THE TASK: Whenever the word "YouCanBuy" turns up in a line below, that line should be copied.

Saved data entries:

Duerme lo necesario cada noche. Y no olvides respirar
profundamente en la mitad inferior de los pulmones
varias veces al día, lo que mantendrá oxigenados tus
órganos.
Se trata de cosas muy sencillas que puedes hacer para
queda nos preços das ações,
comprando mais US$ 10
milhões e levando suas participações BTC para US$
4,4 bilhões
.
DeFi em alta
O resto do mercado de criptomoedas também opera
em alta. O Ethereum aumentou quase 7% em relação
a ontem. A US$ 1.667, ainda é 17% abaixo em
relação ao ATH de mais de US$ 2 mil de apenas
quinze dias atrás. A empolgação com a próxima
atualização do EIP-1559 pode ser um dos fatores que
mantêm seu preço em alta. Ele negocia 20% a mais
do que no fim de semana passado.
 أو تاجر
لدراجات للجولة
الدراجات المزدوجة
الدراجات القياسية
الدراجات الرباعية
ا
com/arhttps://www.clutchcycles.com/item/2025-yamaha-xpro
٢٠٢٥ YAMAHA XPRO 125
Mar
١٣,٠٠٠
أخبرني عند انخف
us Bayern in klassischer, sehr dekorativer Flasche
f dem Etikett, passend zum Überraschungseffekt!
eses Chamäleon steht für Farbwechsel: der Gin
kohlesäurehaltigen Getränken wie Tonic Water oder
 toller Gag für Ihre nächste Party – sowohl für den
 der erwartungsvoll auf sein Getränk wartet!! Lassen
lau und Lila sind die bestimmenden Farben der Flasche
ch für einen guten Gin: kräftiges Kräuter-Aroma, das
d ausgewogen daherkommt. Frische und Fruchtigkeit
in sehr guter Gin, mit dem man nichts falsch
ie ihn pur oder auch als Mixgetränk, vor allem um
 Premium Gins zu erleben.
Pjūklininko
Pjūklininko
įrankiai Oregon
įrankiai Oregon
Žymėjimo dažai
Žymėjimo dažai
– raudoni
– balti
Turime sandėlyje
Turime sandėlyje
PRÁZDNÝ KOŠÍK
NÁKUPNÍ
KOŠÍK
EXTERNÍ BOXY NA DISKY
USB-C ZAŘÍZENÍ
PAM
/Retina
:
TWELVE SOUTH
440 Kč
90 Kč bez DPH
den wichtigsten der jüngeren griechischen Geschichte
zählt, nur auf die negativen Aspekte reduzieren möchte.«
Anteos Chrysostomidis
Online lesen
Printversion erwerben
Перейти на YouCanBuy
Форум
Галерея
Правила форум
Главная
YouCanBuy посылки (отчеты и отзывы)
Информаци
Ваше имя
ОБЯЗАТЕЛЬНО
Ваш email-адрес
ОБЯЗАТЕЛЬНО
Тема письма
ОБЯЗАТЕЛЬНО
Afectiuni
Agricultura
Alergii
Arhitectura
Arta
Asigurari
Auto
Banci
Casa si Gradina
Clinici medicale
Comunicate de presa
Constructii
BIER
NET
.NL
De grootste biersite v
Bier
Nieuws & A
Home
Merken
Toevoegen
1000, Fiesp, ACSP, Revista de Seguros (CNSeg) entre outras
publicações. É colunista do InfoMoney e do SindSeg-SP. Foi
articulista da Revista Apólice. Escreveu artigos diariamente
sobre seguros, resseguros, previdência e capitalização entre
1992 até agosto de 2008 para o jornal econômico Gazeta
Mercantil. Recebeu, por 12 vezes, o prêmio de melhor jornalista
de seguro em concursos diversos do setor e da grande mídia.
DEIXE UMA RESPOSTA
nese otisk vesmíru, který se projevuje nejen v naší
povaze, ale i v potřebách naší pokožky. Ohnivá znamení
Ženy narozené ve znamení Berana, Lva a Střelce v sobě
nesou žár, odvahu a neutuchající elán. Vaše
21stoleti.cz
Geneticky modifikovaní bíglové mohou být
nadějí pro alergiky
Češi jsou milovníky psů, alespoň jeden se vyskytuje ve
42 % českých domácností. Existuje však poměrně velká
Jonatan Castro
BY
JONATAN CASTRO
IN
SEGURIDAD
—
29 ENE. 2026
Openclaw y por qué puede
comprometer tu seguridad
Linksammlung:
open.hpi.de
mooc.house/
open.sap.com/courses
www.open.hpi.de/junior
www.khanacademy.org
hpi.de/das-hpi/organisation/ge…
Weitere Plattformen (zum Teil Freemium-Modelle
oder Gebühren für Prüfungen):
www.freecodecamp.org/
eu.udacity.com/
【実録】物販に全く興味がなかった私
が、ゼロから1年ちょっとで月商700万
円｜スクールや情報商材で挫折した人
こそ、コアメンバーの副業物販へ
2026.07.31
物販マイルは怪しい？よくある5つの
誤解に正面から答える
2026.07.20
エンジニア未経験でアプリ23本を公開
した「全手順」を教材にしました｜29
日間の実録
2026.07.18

TASK RESPONSE:
Перейти на YouCanBuy
YouCanBuy посылки (отчеты и отзывы)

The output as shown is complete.